◆ **RECORDS**
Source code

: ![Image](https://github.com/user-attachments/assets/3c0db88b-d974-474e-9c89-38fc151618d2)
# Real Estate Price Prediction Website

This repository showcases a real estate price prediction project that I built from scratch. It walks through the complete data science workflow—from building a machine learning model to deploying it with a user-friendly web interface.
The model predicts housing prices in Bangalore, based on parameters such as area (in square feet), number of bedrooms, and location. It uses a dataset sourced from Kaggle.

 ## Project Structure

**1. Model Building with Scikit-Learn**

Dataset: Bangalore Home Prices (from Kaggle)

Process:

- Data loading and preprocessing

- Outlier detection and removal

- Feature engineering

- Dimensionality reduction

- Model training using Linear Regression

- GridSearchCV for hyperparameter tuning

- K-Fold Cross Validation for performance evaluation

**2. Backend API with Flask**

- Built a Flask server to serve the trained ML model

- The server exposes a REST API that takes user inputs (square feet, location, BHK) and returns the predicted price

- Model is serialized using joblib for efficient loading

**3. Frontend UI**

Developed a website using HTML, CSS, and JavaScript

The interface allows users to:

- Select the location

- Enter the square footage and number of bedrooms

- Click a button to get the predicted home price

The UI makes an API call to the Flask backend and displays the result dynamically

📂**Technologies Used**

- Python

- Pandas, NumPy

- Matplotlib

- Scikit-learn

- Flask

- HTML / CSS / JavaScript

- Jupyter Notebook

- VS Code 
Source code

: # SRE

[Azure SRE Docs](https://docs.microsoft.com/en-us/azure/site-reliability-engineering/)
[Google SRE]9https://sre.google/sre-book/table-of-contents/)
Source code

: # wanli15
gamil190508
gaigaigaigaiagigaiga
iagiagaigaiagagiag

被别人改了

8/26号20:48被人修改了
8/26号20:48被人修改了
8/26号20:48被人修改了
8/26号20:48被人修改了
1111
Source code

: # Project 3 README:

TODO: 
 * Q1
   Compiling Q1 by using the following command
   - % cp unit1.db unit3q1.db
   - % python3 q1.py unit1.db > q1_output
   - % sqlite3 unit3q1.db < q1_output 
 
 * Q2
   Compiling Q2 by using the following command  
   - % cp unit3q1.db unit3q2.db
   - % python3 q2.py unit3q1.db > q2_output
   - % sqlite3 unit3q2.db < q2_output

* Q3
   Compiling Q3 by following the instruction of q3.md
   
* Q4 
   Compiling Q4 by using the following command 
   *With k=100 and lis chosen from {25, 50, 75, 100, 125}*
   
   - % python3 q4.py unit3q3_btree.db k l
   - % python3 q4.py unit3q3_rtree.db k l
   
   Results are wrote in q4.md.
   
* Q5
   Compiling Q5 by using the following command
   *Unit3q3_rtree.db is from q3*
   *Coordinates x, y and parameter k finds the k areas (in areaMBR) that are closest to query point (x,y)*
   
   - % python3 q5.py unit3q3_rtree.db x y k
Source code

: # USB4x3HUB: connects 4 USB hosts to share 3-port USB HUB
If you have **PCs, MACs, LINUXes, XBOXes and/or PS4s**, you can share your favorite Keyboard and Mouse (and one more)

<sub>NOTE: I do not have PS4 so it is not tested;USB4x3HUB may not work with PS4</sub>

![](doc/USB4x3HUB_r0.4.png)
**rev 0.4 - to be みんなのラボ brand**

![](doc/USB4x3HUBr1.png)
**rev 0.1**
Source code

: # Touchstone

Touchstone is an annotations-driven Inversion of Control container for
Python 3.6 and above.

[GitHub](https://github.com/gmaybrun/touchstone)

◆ **DIRECTIONS**
Restate word for word only the lines above from the line containing "is from q3*" to the line containing "3-port USB HUB", both of them included.

◆ **SOLUTION TO THE EXERCISE**
   *Unit3q3_rtree.db is from q3*
   *Coordinates x, y and parameter k finds the k areas (in areaMBR) that are closest to query point (x,y)*
   
   - % python3 q5.py unit3q3_rtree.db x y k
Source code

: # USB4x3HUB: connects 4 USB hosts to share 3-port USB HUB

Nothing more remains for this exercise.